Anche il Csm scuda Cosimo Ferri
La Camera e il Csm salvano Cosimo Ferri, unico magistrato a essere stato assolto, ieri, nel processo disciplinare per lo scandalo nomine (le conversazioni all’hotel Champagne di Roma, a maggio 2019, registrate dal trojan nel cellulare di Luca Palamara, che era indagato a Perugia).

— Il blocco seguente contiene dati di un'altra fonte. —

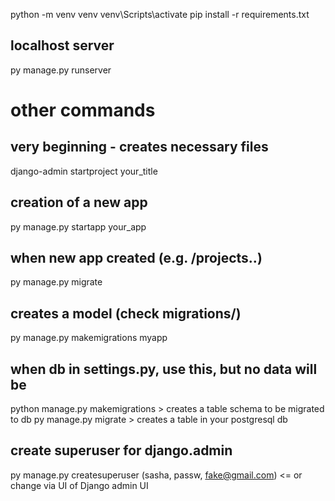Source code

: python -m venv venv
venv\Scripts\activate
pip install -r requirements.txt

## localhost server
py manage.py runserver

# other commands
## very beginning - creates necessary files
django-admin startproject your_title

## creation of a new app
py manage.py startapp your_app

## when new app created (e.g. /projects..)
py manage.py migrate

## creates a model (check migrations/)
py manage.py makemigrations myapp
## when db in settings.py, use this, but no data will be
python manage.py makemigrations  > creates a table schema to be migrated to db
py manage.py migrate             > creates a table in your postgresql db

## create superuser for django.admin
py manage.py createsuperuser (sasha, passw, fake@gmail.com) <= or change via UI of Django admin UI
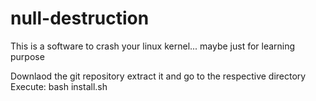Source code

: # null-destruction
This is a software to crash your linux kernel... maybe just for learning purpose

Downlaod the git repository extract it and go to the respective directory
Execute: bash install.sh
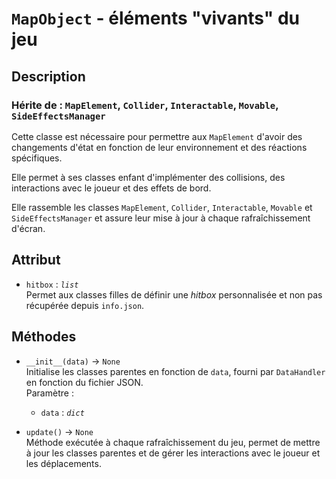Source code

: # `MapObject` - éléments "vivants" du jeu

## Description
### Hérite de : `MapElement`, `Collider`, `Interactable`, `Movable`, `SideEffectsManager`

Cette classe est nécessaire pour permettre aux `MapElement` d'avoir des changements 
d'état en fonction de leur environnement et des réactions spécifiques. 

Elle permet à ses classes enfant d'implémenter des collisions, des interactions avec le joueur 
et des effets de bord.

Elle rassemble les classes `MapElement`, `Collider`, `Interactable`, `Movable` et `SideEffectsManager`
et assure leur mise à jour à chaque rafraîchissement d'écran.

## Attribut
- `hitbox` : *`list`* \
  Permet aux classes filles de définir une *hitbox* personnalisée et non pas récupérée depuis `info.json`.

## Méthodes
- `__init__(data)` &rarr; `None` \
  Initialise les classes parentes en fonction de `data`, fourni par `DataHandler` en fonction du fichier JSON. \
  Paramètre :
  * `data` : *`dict`*

- `update()` &rarr; `None` \
  Méthode exécutée à chaque rafraîchissement du jeu, permet de mettre à jour les classes parentes
  et de gérer les interactions avec le joueur et les déplacements.
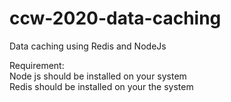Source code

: # ccw-2020-data-caching
Data caching using Redis and NodeJs

Requirement:\
Node js should be installed on your system\
Redis should be installed on your the system
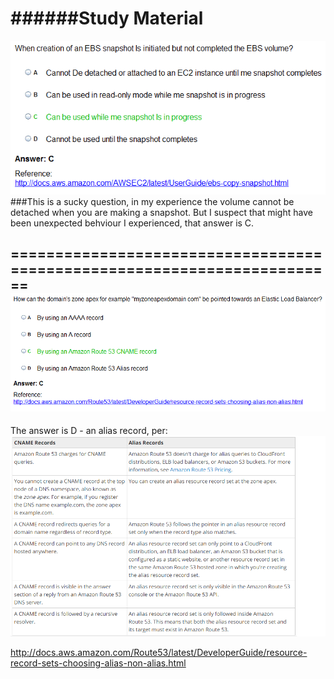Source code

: ######Study Material
=======================================================================
![Question1](/images/ops1.gif)
###This is a sucky question, in my experience the volume cannot be detached when you are making a snapshot. 
But I suspect that might have been unexpected behviour I experienced, that answer is C.

========================================================================
![Question2](/images/ops2.gif)
------------------------------------------------------------------------
The answer is D - an alias record, per:
![Question2a](/images/ops2a.png)

http://docs.aws.amazon.com/Route53/latest/DeveloperGuide/resource-record-sets-choosing-alias-non-alias.html

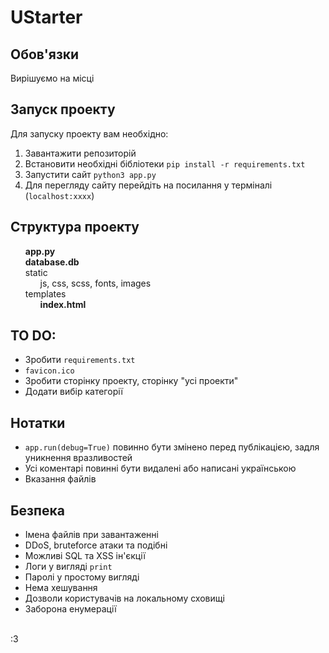 # UStarter
## Обов'язки
Вирішуємо на місці

## Запуск проекту
Для запуску проекту вам необхідно:
 1. Завантажити репозиторій
 2. Встановити необхідні бібліотеки `pip install -r requirements.txt`
 3. Запустити сайт `python3 app.py`
 4. Для перегляду сайту перейдіть на посилання у терміналі (`localhost:xxxx`)

## Структура проекту
<ul class="project-tree" style="list-style-type:none;margin: 0">
    <li><span><b>app.py</b></span></li>
    <li><span><b>database.db</b></span></li>
    <li>
        <span>static</span>
        <ul style="list-style-type:none;margin: 0">
            <li><span>js, css, scss, fonts, images</span></li>
            <!--li><span>js</span></li>
            <li><span>css</span></li>
            <li><span>scss</span></li>
            <li><span>fonts</span></li>
            <li><span>images</span></li-->
        </ul>
    </li>
    <li>
        <span>templates</span>
        <ul style="list-style-type:none;margin: 0">
            <li><span><b>index.html</b></span></li>
        </ul>
    </li>
</ul>

## TO DO:
- Зробити `requirements.txt`
- `favicon.ico`
- Зробити сторінку проекту, сторінку "усі проекти"
- Додати вибір категорії

## Нотатки
- `app.run(debug=True)` повинно бути змінено перед публікацією, задля уникнення вразливостей
- Усі коментарі повинні бути видалені або написані українською
- Вказання файлів

## Безпека
- Імена файлів при завантаженні
- DDoS, bruteforce атаки та подібні
- Можливі SQL та XSS ін'єкції
- Логи у вигляді `print`
- Паролі у простому вигляді
- Нема хешування
- Дозволи користувачів на локальному сховищі
- Заборона енумерації

<br>:3
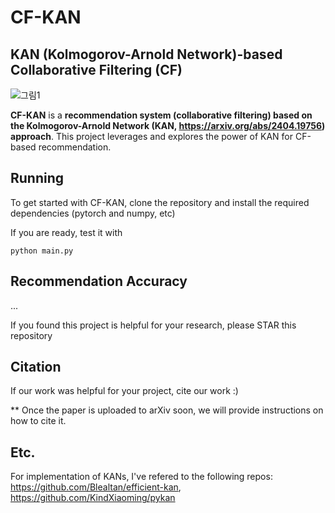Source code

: # CF-KAN

## KAN (Kolmogorov-Arnold Network)-based Collaborative Filtering (CF)

![그림1](https://github.com/jindeok/CF-KAN/assets/35905280/a9b4ca1d-07e4-497b-9ec1-57454475f431)

**CF-KAN** is a **recommendation system (collaborative filtering) based on the Kolmogorov-Arnold Network (KAN, https://arxiv.org/abs/2404.19756) approach**. This project leverages and explores the power of KAN for CF-based recommendation.



## Running 
To get started with CF-KAN, clone the repository and install the required dependencies (pytorch and numpy, etc)

If you are ready, test it with

`python main.py`




## Recommendation Accuracy

...



If you found this project is helpful for your research, please STAR this repository


## Citation
If our work was helpful for your project, cite our work :)

** Once the paper is uploaded to arXiv soon, we will provide instructions on how to cite it.


## Etc.
For implementation of KANs, I've refered to the following repos: https://github.com/Blealtan/efficient-kan, https://github.com/KindXiaoming/pykan
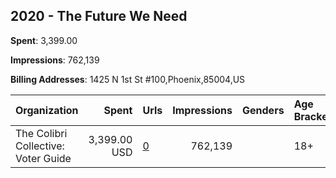 ## 2020 - The Future We Need 
**Spent**: 3,399.00

**Impressions**: 762,139

**Billing Addresses**: 1425 N 1st St #100,Phoenix,85004,US

|Organization|Spent|Urls|Impressions|Genders|Age Brackets|Country Codes|
|:---|---:|:---|---:|:---|:---|:---|
|The Colibri Collective: Voter Guide|3,399.00 USD|[0](https://www.snap.com/political-ads/asset/8741c991e6e334faf6dbd7ab8a653444029c582652e3f7213a624a80797f6e5f?mediaType=mp4)|762,139||18+|united states|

Ferri era l’unico magistrato ancora incolpato grazie alla sua strategia processuale di dilatare i tempi fino ad arrivare a ieri quando il Csm, presidente Fabio Pinelli, ha respinto la richiesta del Pg della Cassazione di sollevare conflitto di attribuzioni davanti alla Corte costituzionale contro la decisione della Camera di non autorizzare – per la seconda volta – l’utilizzabilità delle intercettazioni a carico di Ferri, all’epoca dei fatti deputato renziano. Proprio la decisione di ieri del Csm di non sollevare conflitto ha determinato l’assoluzione di Ferri dato che è venuta a mancare l’unica prova a suo carico, ovvero le conversazioni in cui Ferri, Palamara, Luca Lotti, allora deputato renziano e indagato a Roma per Consip, pianificavano una strategia per le nomine dei procuratori di Roma e Firenze con, allora, 5 consiglieri del Csm. A livello disciplinare tutti condannati, Palamara con la radiazione e gli ex consiglieri con la sospensione temporanea della magistratura, mentre Ferri, dopo una manciata di minuti di camera di consiglio, ieri è stato assolto per “essere rimasti esclusi gli addebiti disciplinari”. Era incolpato, tra l’altro, di violazione dei “doveri di correttezza ed equilibrio” e di “uso strumentale della propria qualità e posizione diretto a condizionare l’esercizio di funzioni costituzionalmente previste”. Un’assoluzione annunciata dato che lo stesso sostituto pg Simone Perelli è stato costretto a chiederla: “Se non si possono usare le intercettazioni le conclusioni sono necessitate”. Intercettazioni a parte, spiega, “nessuno degli altri incolpati” già processati “ha mai raccontato di quelle conversazioni”. Insomma, l’unica prova contro
Ferri si è dissolta grazie al centrodestra più renziani e calendiani che hanno negato l’utilizzabilità delle intercettazioni e grazie al Csm che si è adeguato. L’accusa non si aspettava la scelta del Csm tanto che Perelli ha sostenuto che “c’erano ampi margini” per andare alla Consulta poiché la Camera “ha travalicato anche questa volta i suoi poteri”. Per esempio, ha ignorato che non solo per la Cassazione ma anche per la Corte costituzionale “quelle intercettazioni erano casuali”. La Procura generale quasi certamente impugnerà la sentenza. La Consulta nel luglio 2023 aveva dato ragione al vecchio Csm e aveva ordinato alla Camera di pronunciarsi di nuovo, ma solo sull’autorizzazione successiva per l’utilizzo di quelle intercettazioni. A dicembre il nuovo no di Montecitorio, contrari solo M5S e Pd: il Csm non avrebbe ben motivato sulla “necessità” di usare le intercettazioni. Come se non sapesse che erano la prova.